AB - G0S24 is a member of a set of genes (putative G0/G1 switch regulatory genes) that are expressed transiently within 1-2 hr of the addition of lectin or cycloheximide to human blood mononuclear cells.
Comparison of a full-length cDNA sequence with the corresponding genomic sequence reveals an open reading frame of 326 amino acids, distributed across two exons.
Potential phosphorylation sites include the sequence PSPTSPT, which resembles an RNA polymerase II repeat reported to be a target of the cell cycle control kinase cdc2.

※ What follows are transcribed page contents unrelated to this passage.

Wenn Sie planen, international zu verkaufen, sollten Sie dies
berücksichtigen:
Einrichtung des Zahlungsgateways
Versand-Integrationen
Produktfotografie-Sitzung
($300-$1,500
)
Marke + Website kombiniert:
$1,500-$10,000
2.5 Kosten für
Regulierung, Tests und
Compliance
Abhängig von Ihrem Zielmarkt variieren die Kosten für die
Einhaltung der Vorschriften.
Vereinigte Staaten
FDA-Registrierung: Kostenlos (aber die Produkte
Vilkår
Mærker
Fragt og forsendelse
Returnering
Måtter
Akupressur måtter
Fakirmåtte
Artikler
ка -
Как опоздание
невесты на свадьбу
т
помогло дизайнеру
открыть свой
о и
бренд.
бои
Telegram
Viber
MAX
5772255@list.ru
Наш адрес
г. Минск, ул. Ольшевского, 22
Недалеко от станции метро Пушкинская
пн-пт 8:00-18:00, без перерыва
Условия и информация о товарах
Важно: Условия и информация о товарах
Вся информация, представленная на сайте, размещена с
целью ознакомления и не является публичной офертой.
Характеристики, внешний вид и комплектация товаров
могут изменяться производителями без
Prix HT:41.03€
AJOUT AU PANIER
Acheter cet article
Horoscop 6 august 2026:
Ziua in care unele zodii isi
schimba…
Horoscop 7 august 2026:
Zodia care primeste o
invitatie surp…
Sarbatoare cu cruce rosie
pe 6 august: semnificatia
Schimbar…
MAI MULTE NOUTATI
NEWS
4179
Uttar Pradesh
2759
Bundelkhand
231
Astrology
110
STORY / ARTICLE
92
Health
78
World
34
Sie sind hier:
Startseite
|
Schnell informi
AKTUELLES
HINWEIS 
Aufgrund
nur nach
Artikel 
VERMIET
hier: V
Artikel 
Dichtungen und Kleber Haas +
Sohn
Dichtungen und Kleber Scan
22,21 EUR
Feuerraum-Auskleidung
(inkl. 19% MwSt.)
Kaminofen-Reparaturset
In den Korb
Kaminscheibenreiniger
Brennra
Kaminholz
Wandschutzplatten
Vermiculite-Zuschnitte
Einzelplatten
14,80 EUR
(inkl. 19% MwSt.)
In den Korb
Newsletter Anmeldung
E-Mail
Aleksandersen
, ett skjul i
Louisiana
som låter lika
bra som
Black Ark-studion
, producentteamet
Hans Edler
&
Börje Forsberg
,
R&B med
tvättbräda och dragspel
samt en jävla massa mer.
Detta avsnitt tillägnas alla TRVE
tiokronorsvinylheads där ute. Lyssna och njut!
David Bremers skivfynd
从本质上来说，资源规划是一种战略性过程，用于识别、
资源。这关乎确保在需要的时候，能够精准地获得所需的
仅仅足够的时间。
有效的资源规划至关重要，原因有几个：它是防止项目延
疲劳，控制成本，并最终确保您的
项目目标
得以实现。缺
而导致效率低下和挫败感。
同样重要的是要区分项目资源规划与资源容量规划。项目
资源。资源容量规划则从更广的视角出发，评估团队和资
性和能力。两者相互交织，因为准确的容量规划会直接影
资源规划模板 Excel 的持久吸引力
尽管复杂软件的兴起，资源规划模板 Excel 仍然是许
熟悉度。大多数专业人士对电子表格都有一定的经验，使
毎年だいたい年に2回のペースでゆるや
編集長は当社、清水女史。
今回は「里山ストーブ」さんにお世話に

Comparison of the derived protein sequence with those of rodent homologs allows classification into three groups.
Group 1 contains G0S24 and the rat and mouse TIS11 genes (also known as TTP, Nup475, and Zfp36).
Members of this group have three tetraproline repeats.
Groups 1 and 2 have a serine-rich region and an " arginine element " (RRLPIF) at the carboxyl terminus.
All groups contain cysteine- and histidine-rich putative zinc finger domains and a serine-phenylalanine " SFS " domain similar to part of the large subunit of eukaryotic RNA polymerase II.
Comparison of group 1 human and mouse genomic sequences shows high conservation in the 5' flank and exons.
A CpG island suggests expression in the germ line.
G0S24 has potential sites for transcription factors in the 5' flank and intron; these include a serum response element.
Protein and genomic sequences show similarities with those of a variety of proteins involved in transcription, suggesting that the G0S24 product has a similar role.